• What to do:
What lines of the data below hold the string "down"? Copy each one.

• Data shown:
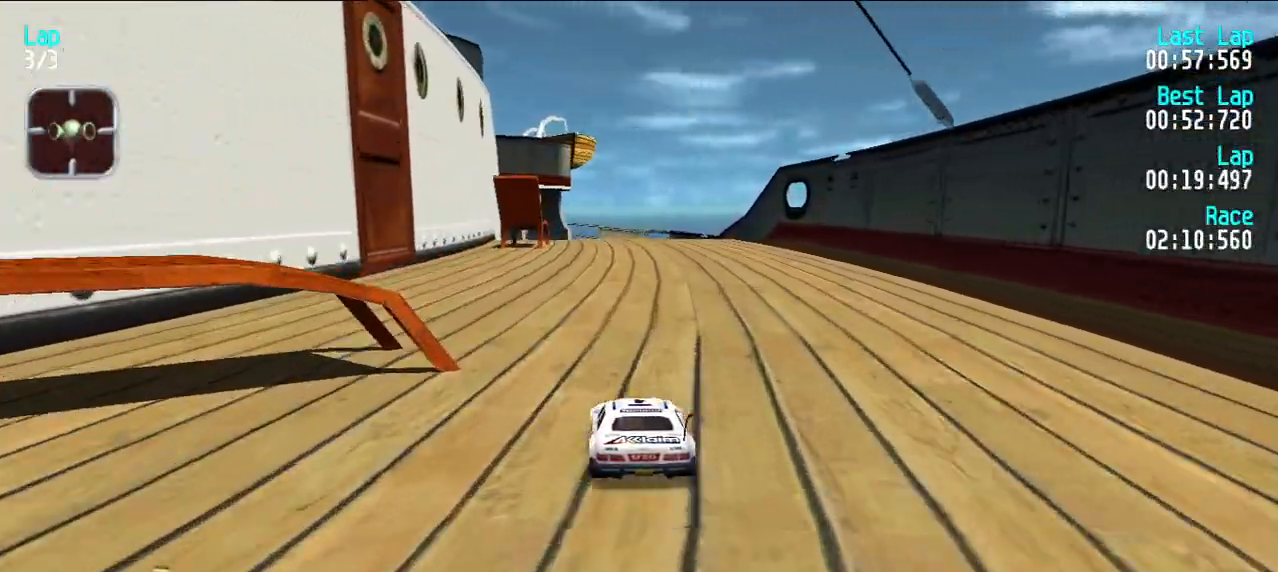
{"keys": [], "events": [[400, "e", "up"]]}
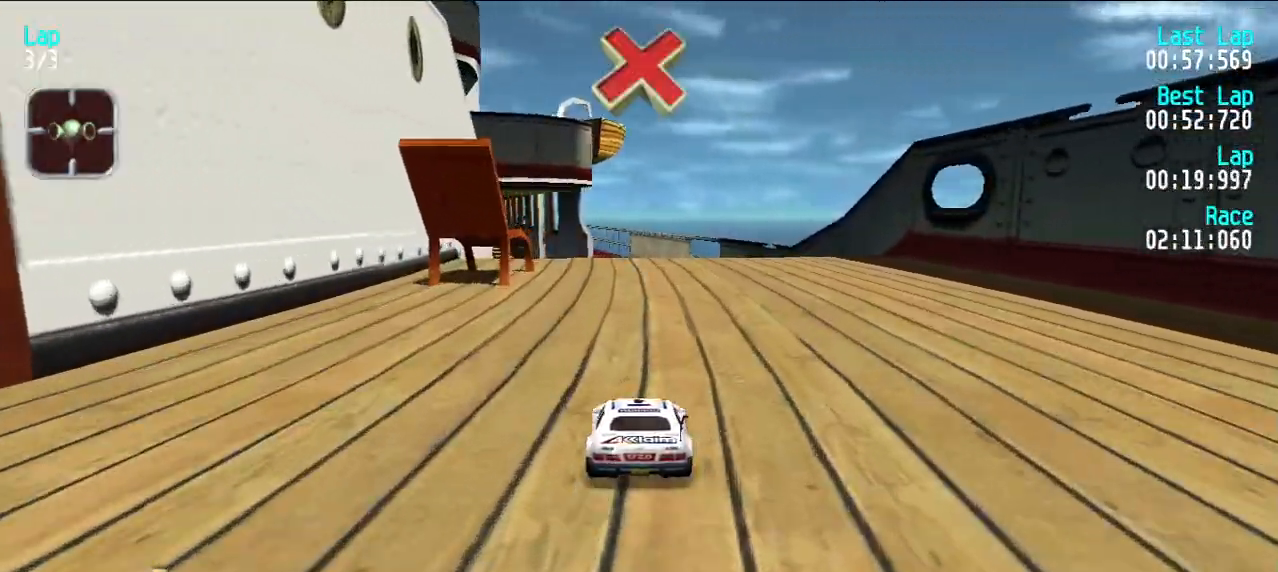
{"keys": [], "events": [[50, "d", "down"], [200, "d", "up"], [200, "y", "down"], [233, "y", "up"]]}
...
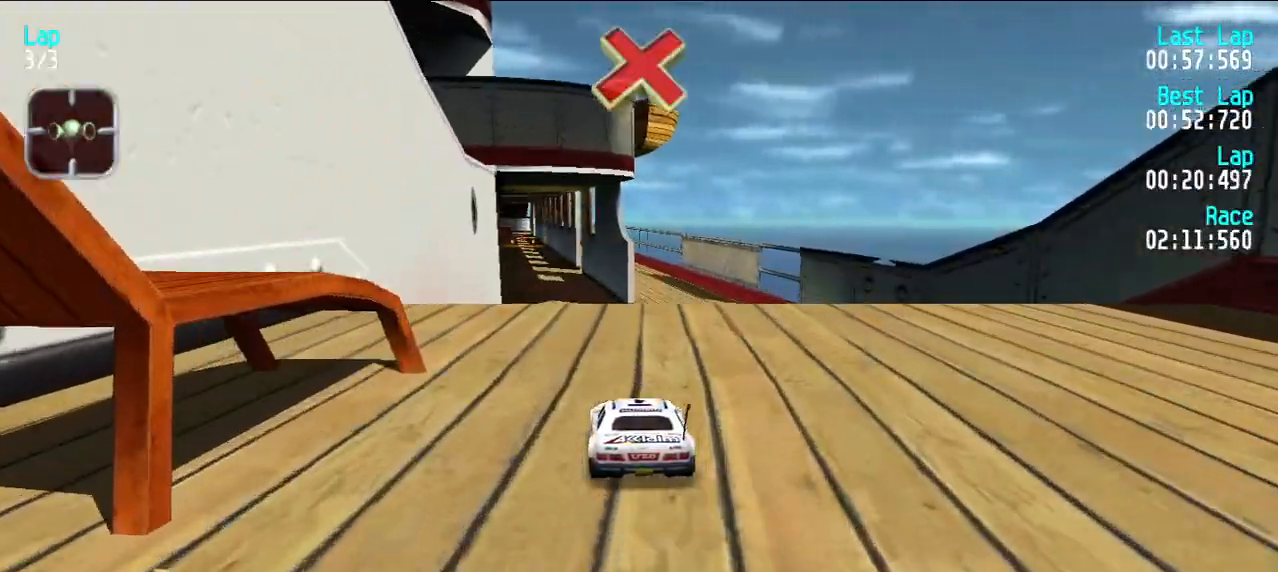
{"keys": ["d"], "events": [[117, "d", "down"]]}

• The completed task:
{"keys": [], "events": [[50, "d", "down"], [200, "d", "up"], [200, "y", "down"], [233, "y", "up"]]}
{"keys": ["d"], "events": [[117, "d", "down"]]}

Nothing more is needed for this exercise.